All vanished hurriedly into the house.

“Gee! there’s something doing, all right,” thought Patsy, not for a moment supposing that Nick was in the house. “Badger got the gang together for some reason. It now is a hundred to one that all of them were in the Manhattanville house last night, and that some sort of a deal is to be made with Goulard. I’ll wait here a while longer, at all events, and see what follows.”

Patsy waited, constantly watching, but he did not hear the report of Nick’s revolver, nor any sounds of the brief struggle that ensued.

He saw nothing more, in fact, until Glidden issued from the porch about twenty minutes later and rushed away to the lime shed.
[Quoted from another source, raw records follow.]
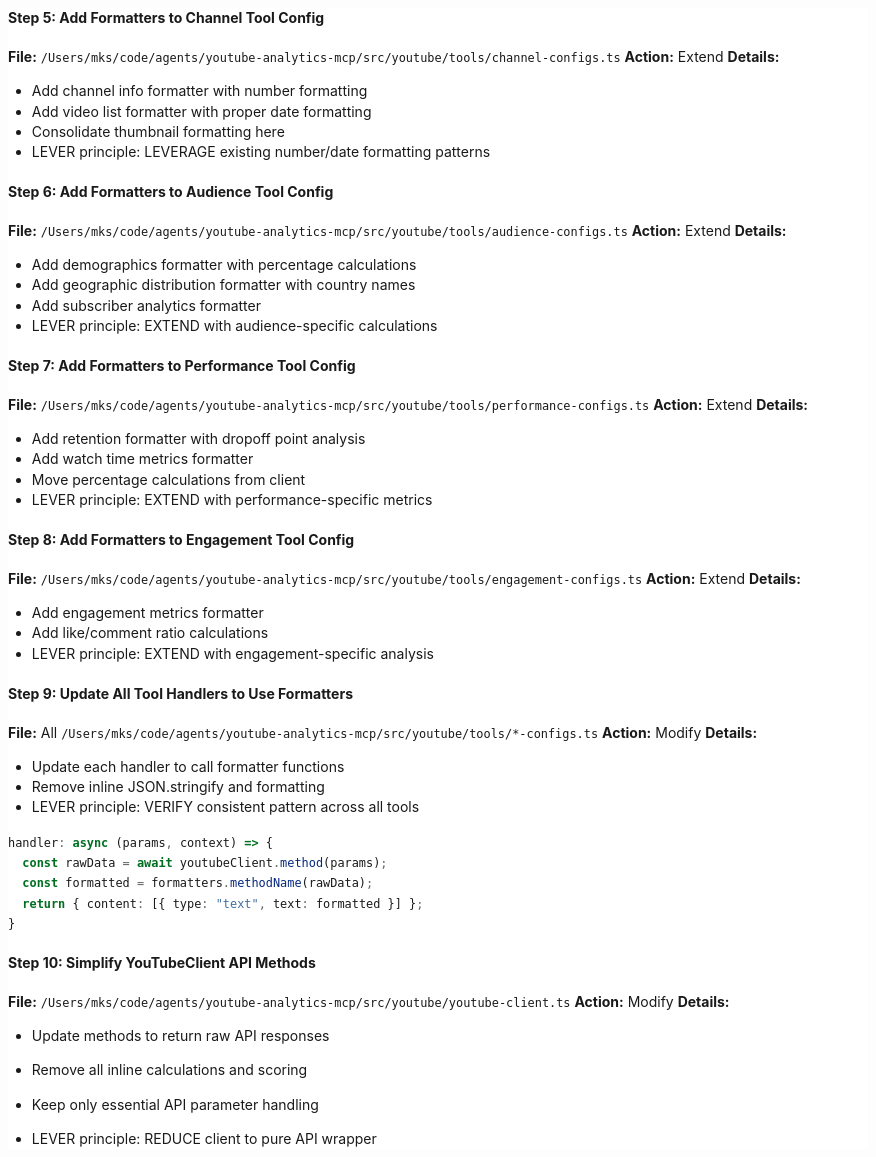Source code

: #### Step 5: Add Formatters to Channel Tool Config
**File:** `/Users/mks/code/agents/youtube-analytics-mcp/src/youtube/tools/channel-configs.ts`
**Action:** Extend
**Details:**
- Add channel info formatter with number formatting
- Add video list formatter with proper date formatting
- Consolidate thumbnail formatting here
- LEVER principle: LEVERAGE existing number/date formatting patterns

#### Step 6: Add Formatters to Audience Tool Config
**File:** `/Users/mks/code/agents/youtube-analytics-mcp/src/youtube/tools/audience-configs.ts`
**Action:** Extend
**Details:**
- Add demographics formatter with percentage calculations
- Add geographic distribution formatter with country names
- Add subscriber analytics formatter
- LEVER principle: EXTEND with audience-specific calculations

#### Step 7: Add Formatters to Performance Tool Config
**File:** `/Users/mks/code/agents/youtube-analytics-mcp/src/youtube/tools/performance-configs.ts`
**Action:** Extend
**Details:**
- Add retention formatter with dropoff point analysis
- Add watch time metrics formatter
- Move percentage calculations from client
- LEVER principle: EXTEND with performance-specific metrics

#### Step 8: Add Formatters to Engagement Tool Config
**File:** `/Users/mks/code/agents/youtube-analytics-mcp/src/youtube/tools/engagement-configs.ts`
**Action:** Extend
**Details:**
- Add engagement metrics formatter
- Add like/comment ratio calculations
- LEVER principle: EXTEND with engagement-specific analysis

#### Step 9: Update All Tool Handlers to Use Formatters
**File:** All `/Users/mks/code/agents/youtube-analytics-mcp/src/youtube/tools/*-configs.ts`
**Action:** Modify
**Details:**
- Update each handler to call formatter functions
- Remove inline JSON.stringify and formatting
- LEVER principle: VERIFY consistent pattern across all tools
```typescript
handler: async (params, context) => {
  const rawData = await youtubeClient.method(params);
  const formatted = formatters.methodName(rawData);
  return { content: [{ type: "text", text: formatted }] };
}
```

#### Step 10: Simplify YouTubeClient API Methods
**File:** `/Users/mks/code/agents/youtube-analytics-mcp/src/youtube/youtube-client.ts`
**Action:** Modify
**Details:**
- Update methods to return raw API responses
- Remove all inline calculations and scoring
- Keep only essential API parameter handling
- LEVER principle: REDUCE client to pure API wrapper


  [key: string]: FormatterFunction;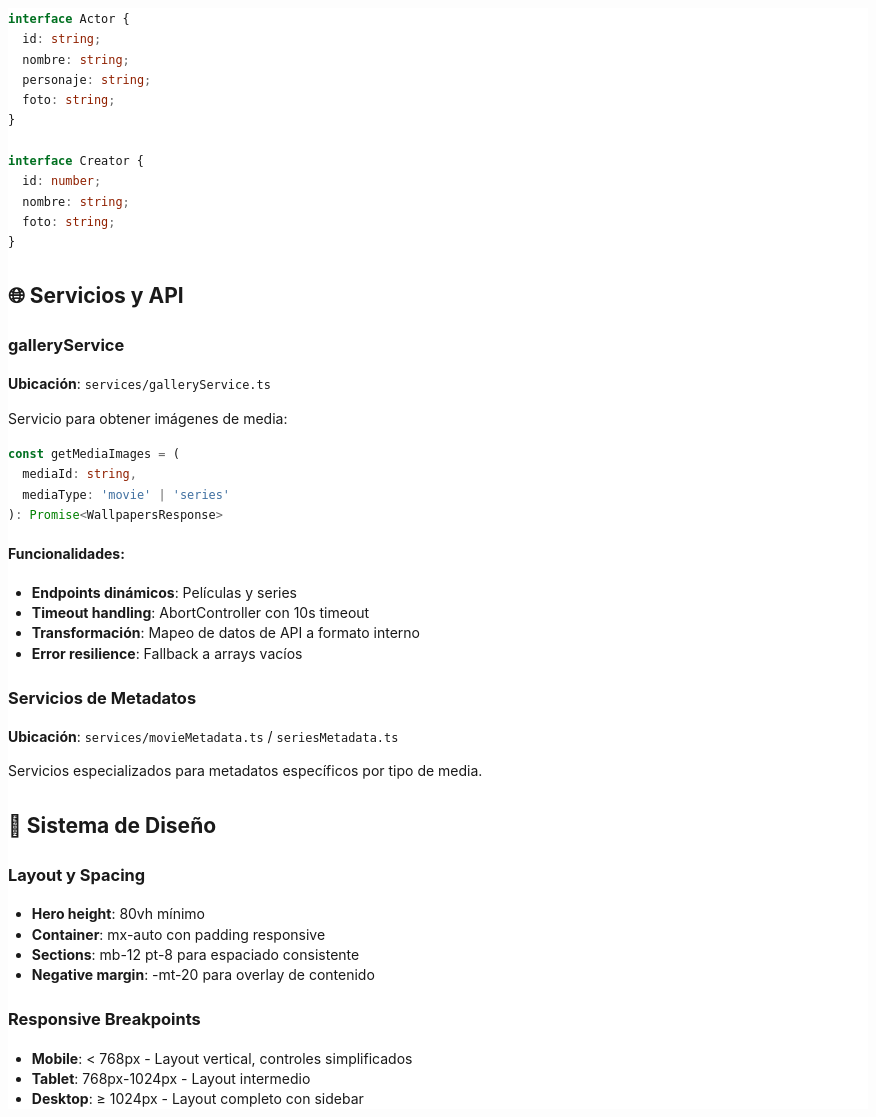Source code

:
 ```typescript
interface Actor {
  id: string;
  nombre: string;
  personaje: string;
  foto: string;
}

interface Creator {
  id: number;
  nombre: string;
  foto: string;
}
```

## 🌐 Servicios y API

### galleryService
**Ubicación**: `services/galleryService.ts`

Servicio para obtener imágenes de media:

```typescript
const getMediaImages = (
  mediaId: string, 
  mediaType: 'movie' | 'series'
): Promise<WallpapersResponse>
```

#### Funcionalidades:
- **Endpoints dinámicos**: Películas y series
- **Timeout handling**: AbortController con 10s timeout
- **Transformación**: Mapeo de datos de API a formato interno
- **Error resilience**: Fallback a arrays vacíos

### Servicios de Metadatos
**Ubicación**: `services/movieMetadata.ts` / `seriesMetadata.ts`

Servicios especializados para metadatos específicos por tipo de media.

## 🎨 Sistema de Diseño

### Layout y Spacing
- **Hero height**: 80vh mínimo
- **Container**: mx-auto con padding responsive
- **Sections**: mb-12 pt-8 para espaciado consistente
- **Negative margin**: -mt-20 para overlay de contenido

### Responsive Breakpoints
- **Mobile**: < 768px - Layout vertical, controles simplificados
- **Tablet**: 768px-1024px - Layout intermedio
- **Desktop**: ≥ 1024px - Layout completo con sidebar
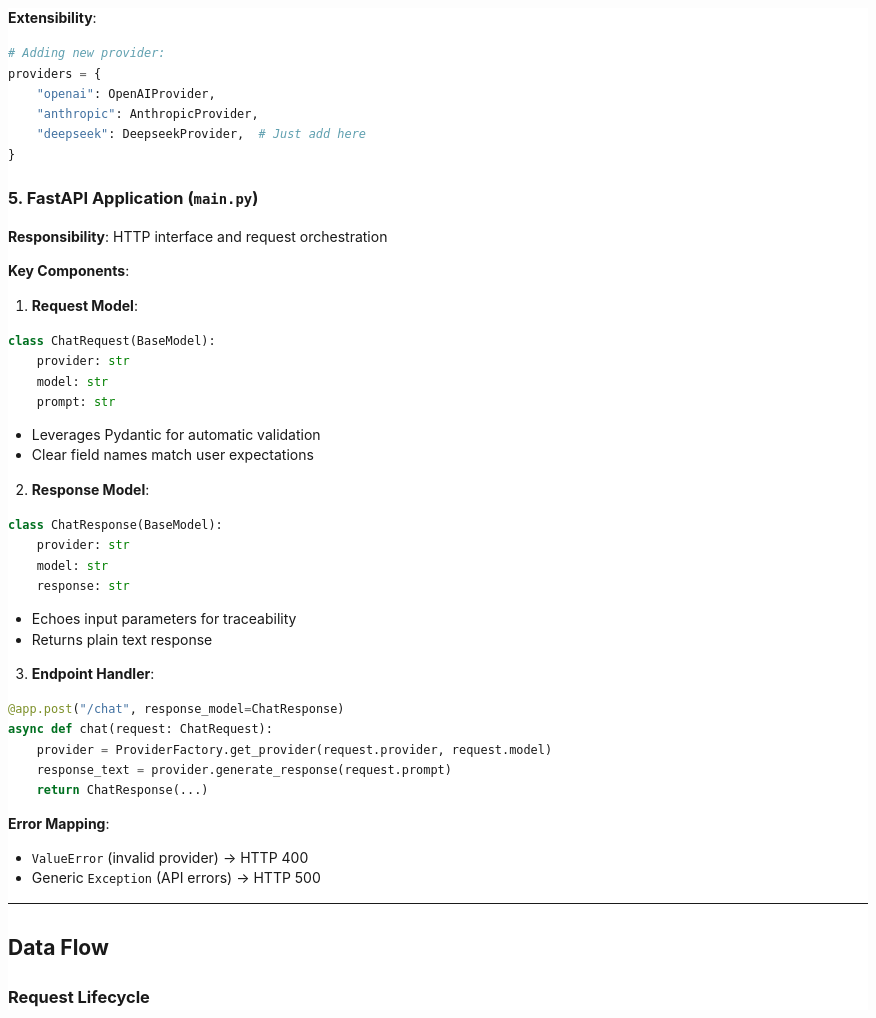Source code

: **Extensibility**:
```python
# Adding new provider:
providers = {
    "openai": OpenAIProvider,
    "anthropic": AnthropicProvider,
    "deepseek": DeepseekProvider,  # Just add here
}
```

### 5. FastAPI Application (`main.py`)

**Responsibility**: HTTP interface and request orchestration

**Key Components**:

1. **Request Model**:
```python
class ChatRequest(BaseModel):
    provider: str
    model: str
    prompt: str
```
- Leverages Pydantic for automatic validation
- Clear field names match user expectations

2. **Response Model**:
```python
class ChatResponse(BaseModel):
    provider: str
    model: str
    response: str
```
- Echoes input parameters for traceability
- Returns plain text response

3. **Endpoint Handler**:
```python
@app.post("/chat", response_model=ChatResponse)
async def chat(request: ChatRequest):
    provider = ProviderFactory.get_provider(request.provider, request.model)
    response_text = provider.generate_response(request.prompt)
    return ChatResponse(...)
```

**Error Mapping**:
- `ValueError` (invalid provider) → HTTP 400
- Generic `Exception` (API errors) → HTTP 500

---

## Data Flow

### Request Lifecycle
“There goes one of them again,” Patsy muttered. “There must be something doing over in that building, also, if the haste of that rat counts for anything. I’ll wait and see whether he returns.”

Patsy had not long to wait.

Glidden reappeared in about a minute, in company with a slender man in a blouse and overalls, both pushing a low truck.

“Gee! that’s Jimmy Dakin, known as Quicklime Jimmy,[Pg 35]” thought Patsy, who knew most of the gangsters by sight. “He must be the rascal who runs that lime business. But what in thunder are they going to do with that truck? Have they killed Goulard? Are they going to truck him to the shed and then dump him into the river?”

Patsy remained to find out, if possible. He saw them bring the truck to the porch door, after which he could see neither them nor the truck, the porch cutting off his view.